Life Insurance Companies Profiting from Death Benefits

August 30, 2010

Millions of Americans are falling for it, including the relatives of fallen service men and women. Military personnel are told their families will receive a $400,000 life insurance payout if they perish. But instead of a lump sum, grieving relatives are receiving what appears to be a checkbook, along with a letter telling them they can take their time withdrawing the money. It’s part of a widespread practice netting life insurance companies hundreds of millions in profit.

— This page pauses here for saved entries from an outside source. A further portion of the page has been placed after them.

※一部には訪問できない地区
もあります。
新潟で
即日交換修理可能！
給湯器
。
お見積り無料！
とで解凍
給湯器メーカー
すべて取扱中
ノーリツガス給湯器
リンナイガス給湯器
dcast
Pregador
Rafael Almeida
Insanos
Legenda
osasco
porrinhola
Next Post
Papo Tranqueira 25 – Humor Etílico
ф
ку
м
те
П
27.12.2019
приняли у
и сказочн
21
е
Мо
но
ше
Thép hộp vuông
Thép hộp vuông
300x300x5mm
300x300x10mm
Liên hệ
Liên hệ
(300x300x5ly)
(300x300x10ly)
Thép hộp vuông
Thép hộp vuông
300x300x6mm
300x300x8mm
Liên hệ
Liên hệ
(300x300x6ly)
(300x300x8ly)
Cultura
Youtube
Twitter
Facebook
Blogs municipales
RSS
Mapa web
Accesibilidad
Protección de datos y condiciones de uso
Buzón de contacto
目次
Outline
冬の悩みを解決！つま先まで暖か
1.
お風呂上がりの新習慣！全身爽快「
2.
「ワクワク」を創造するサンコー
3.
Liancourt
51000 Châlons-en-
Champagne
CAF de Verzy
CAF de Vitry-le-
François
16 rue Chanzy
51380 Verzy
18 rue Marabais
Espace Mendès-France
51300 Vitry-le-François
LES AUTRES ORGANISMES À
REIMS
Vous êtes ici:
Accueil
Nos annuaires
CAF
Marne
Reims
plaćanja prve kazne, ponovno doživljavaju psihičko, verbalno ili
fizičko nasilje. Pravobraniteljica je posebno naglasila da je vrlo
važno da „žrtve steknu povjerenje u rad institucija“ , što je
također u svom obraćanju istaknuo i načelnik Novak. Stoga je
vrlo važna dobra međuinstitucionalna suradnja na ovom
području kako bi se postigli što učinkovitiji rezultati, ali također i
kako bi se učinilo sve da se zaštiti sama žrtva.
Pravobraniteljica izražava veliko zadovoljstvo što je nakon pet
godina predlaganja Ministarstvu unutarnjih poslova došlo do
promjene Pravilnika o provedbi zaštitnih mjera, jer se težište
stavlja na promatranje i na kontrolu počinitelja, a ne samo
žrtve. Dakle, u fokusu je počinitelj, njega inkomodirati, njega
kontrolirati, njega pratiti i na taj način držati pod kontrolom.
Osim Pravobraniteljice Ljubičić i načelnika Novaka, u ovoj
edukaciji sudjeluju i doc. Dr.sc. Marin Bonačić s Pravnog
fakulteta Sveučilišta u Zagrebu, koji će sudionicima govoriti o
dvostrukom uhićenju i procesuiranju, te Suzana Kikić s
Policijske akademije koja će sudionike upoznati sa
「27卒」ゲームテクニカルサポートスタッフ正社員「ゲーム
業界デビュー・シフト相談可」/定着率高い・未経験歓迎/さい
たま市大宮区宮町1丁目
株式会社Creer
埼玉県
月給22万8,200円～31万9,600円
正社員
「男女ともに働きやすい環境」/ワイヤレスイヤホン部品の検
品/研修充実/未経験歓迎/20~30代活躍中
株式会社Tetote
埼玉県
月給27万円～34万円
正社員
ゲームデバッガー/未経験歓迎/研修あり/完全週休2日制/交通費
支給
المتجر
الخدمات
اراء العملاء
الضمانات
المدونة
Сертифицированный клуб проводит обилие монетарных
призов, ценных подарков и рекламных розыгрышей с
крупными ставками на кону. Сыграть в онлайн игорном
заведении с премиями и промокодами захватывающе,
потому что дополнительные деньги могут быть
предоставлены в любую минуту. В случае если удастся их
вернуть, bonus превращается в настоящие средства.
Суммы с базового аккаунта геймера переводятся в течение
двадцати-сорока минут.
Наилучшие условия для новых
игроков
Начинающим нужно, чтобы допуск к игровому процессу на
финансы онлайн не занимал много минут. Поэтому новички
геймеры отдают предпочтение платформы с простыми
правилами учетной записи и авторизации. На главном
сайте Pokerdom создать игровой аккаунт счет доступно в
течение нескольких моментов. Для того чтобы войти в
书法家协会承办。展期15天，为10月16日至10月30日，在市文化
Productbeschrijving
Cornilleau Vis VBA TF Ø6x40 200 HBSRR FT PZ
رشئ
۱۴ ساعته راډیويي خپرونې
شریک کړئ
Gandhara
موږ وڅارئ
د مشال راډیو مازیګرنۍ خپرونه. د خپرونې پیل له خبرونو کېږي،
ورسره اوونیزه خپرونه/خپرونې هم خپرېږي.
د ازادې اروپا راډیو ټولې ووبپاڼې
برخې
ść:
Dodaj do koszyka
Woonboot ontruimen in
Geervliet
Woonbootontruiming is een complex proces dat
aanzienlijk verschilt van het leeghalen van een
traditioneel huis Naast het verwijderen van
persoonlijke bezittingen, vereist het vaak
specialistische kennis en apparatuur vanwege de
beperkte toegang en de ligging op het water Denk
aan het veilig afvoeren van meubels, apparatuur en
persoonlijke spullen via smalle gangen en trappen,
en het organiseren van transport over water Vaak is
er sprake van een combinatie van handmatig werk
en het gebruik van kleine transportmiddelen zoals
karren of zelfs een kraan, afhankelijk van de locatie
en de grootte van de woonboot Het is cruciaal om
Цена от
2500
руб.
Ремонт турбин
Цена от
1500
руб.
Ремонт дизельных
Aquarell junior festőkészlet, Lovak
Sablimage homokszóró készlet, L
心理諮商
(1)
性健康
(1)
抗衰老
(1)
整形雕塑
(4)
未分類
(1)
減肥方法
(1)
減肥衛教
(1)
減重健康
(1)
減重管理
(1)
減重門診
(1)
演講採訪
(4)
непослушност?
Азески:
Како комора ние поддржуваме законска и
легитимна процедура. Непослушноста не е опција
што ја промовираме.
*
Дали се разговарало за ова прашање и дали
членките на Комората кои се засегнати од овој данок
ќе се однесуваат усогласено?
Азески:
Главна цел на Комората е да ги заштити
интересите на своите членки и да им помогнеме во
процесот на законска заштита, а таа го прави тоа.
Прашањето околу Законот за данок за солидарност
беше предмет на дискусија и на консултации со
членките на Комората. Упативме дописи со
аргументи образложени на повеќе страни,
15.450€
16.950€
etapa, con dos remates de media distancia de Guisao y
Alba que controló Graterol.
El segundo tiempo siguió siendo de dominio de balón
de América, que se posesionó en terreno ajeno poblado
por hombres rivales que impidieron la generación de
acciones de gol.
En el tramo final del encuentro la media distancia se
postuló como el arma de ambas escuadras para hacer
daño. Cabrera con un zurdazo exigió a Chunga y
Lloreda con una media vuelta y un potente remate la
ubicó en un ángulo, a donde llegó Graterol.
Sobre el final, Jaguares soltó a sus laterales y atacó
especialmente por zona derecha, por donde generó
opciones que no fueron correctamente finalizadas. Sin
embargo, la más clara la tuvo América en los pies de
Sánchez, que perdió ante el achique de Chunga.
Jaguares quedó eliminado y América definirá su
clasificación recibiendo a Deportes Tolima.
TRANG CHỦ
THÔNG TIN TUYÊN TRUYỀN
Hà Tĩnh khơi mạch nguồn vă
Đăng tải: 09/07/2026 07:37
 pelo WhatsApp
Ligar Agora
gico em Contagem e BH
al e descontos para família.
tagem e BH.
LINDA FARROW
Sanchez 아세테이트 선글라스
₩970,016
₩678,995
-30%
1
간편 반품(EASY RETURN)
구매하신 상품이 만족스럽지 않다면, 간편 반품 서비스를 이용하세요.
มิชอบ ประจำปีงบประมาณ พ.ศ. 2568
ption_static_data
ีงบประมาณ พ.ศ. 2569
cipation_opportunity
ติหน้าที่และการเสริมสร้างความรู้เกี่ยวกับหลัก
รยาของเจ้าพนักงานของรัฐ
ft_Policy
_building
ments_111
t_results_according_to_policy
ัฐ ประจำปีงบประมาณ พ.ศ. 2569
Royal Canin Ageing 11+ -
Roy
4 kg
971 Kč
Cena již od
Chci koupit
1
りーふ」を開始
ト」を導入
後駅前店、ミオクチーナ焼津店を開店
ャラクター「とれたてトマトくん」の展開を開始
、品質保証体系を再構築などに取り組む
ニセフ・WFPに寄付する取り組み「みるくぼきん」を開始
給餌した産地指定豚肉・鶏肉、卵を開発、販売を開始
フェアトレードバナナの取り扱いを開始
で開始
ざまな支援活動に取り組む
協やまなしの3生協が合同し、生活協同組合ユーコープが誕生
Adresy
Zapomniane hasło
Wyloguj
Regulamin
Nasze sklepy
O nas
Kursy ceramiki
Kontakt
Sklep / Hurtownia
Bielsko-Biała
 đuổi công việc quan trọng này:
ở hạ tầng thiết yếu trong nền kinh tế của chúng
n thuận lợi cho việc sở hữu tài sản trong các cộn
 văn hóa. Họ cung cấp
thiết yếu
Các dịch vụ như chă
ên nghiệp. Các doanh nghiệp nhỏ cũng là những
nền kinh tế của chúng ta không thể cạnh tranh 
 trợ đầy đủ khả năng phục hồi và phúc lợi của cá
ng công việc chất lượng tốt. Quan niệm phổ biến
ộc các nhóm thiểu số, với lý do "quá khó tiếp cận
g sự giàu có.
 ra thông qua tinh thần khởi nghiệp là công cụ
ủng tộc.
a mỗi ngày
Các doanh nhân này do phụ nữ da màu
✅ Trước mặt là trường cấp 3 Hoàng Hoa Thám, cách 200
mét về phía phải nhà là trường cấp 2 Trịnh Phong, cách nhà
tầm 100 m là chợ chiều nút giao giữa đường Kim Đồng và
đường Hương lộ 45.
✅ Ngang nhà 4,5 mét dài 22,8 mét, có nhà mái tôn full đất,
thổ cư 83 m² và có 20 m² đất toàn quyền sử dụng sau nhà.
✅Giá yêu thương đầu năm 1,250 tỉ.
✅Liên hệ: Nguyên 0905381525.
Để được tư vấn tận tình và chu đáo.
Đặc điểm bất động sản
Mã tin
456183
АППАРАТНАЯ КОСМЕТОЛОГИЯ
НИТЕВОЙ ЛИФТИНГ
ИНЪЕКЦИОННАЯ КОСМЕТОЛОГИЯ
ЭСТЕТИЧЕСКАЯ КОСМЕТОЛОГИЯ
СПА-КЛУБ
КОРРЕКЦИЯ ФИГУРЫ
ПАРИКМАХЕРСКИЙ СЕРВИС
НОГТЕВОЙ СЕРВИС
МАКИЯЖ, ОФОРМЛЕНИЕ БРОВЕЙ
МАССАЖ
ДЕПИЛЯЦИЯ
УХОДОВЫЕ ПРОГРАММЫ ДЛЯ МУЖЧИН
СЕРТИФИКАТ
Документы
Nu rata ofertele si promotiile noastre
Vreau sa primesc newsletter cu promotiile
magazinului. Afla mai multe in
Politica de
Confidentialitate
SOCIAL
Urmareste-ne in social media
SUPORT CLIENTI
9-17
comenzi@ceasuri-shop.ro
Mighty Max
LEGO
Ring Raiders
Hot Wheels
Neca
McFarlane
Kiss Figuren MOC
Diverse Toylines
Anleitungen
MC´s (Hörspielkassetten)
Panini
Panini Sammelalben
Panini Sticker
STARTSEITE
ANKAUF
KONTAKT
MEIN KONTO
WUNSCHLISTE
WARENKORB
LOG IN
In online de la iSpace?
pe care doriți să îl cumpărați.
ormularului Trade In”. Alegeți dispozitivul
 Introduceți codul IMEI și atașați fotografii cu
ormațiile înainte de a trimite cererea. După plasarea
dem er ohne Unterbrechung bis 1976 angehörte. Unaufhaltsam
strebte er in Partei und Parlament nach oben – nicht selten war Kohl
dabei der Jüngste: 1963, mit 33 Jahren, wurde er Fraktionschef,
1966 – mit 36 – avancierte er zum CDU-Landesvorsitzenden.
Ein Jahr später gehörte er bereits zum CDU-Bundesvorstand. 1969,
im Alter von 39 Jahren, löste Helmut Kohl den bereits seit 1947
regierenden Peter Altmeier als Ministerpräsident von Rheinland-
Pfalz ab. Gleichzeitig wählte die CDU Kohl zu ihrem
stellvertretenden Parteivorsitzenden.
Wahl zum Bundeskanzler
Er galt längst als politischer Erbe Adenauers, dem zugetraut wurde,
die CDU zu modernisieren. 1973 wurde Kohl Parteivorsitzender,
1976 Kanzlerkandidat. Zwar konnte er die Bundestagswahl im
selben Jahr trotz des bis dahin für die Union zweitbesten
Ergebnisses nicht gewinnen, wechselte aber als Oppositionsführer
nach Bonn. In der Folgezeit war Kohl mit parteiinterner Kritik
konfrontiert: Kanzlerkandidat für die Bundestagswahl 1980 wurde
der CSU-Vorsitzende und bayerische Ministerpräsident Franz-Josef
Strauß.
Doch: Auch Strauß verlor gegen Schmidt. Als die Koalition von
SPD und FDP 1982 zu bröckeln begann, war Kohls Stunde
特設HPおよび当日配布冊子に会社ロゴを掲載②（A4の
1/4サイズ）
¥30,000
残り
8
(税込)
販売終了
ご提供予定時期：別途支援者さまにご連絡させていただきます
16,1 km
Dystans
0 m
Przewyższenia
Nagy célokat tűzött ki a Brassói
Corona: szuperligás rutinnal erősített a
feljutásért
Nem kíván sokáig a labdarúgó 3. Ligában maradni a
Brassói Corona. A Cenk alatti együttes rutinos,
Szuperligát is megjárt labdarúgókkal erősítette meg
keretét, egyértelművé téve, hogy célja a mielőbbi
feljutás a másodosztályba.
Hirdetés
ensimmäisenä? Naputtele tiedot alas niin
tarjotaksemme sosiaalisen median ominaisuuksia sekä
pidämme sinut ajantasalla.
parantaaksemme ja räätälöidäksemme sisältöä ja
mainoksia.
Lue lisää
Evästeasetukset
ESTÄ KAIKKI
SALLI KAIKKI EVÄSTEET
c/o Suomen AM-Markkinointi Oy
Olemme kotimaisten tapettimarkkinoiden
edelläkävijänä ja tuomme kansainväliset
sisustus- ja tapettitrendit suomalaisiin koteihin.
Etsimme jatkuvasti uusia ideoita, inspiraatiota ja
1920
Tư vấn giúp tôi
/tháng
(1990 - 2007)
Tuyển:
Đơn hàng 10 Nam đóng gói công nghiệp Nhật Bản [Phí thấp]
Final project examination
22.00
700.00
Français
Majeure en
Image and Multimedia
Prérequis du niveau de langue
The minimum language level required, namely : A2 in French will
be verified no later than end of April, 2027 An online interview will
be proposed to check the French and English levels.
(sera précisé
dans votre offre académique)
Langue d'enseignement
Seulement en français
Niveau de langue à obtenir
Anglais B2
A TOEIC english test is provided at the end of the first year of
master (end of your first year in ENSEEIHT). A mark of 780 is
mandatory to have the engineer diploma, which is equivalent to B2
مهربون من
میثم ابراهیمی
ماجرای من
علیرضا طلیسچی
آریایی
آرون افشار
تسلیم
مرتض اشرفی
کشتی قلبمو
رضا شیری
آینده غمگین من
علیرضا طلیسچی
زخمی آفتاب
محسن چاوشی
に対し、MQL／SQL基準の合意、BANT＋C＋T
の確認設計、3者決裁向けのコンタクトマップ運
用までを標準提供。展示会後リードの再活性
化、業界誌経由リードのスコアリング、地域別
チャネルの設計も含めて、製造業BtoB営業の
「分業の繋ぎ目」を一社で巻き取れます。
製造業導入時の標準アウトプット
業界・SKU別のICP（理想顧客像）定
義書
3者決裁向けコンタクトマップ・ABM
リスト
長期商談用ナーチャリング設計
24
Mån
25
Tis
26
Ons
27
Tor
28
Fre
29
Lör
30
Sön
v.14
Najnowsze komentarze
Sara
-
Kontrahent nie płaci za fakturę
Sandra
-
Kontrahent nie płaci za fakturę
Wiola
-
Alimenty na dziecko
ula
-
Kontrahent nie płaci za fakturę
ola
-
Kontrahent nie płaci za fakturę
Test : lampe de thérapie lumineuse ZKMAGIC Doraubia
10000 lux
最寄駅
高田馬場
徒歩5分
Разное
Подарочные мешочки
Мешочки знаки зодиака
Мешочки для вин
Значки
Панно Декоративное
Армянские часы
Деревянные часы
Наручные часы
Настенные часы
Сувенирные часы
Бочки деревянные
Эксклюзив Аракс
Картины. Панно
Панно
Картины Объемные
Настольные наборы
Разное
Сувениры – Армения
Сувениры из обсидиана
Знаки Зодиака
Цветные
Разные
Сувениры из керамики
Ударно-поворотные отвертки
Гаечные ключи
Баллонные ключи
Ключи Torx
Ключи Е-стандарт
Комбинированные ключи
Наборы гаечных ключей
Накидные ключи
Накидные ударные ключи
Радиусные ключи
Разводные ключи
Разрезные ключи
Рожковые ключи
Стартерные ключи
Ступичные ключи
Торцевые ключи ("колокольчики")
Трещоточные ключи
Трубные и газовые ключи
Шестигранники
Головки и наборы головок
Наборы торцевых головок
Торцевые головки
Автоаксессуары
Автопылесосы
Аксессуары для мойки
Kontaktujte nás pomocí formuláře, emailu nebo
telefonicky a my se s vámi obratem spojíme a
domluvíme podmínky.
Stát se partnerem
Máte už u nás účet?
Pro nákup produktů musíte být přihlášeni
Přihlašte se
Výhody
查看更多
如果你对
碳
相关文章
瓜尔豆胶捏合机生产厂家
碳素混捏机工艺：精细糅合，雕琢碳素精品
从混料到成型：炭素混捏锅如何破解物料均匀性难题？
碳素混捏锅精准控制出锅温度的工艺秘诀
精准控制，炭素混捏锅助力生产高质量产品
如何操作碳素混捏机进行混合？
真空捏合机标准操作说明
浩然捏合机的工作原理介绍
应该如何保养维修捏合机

According to a recent Bloomberg report, life insurance companies are holding out on paying death benefits to family members so they can reinvest the money and make a profit on it. The insurance companies tell relatives that they’ll keep the money for safekeeping and apply a small amount of interest – usually .5 percent – on the sum. Relatives of the
deceased are issued a “checkbook” by the insurance companies, giving the impression that the money is being kept in a bank. It’s not. The money is being funneled into their own corporate investment accounts, which can return up to 5 percent interest. That means these insurance companies are making 5 to 10 times the amount eventually paid to families. What’s more alarming is that while the payout is in the hands of the insurance company, the money is not FDIC insured, meaning that if the insurance company happens to go bankrupt,
the money is lost permamently.

“It’s a rip off,” says Georgia Watch deputy director Danny Orrock. “The insurer gets to gamble on Wall Street with the beneficiary’s money. Unlike if the money were being held in a bank, the money in the account belongs to the insurer, not the account holder. So the company gets to play the market while the grieving family bears all the risk.”

There are reportedly more than a million of these accounts holding more than $28 billion in death benefits. Metlife alone holds $10 billion. While Prudential and Metlife were the focus of the Bloomberg report, more than 100 insurance companies have similar “checkbook” programs.

Georgia Watch urges public officials to wake up and fix this sleazy business practice.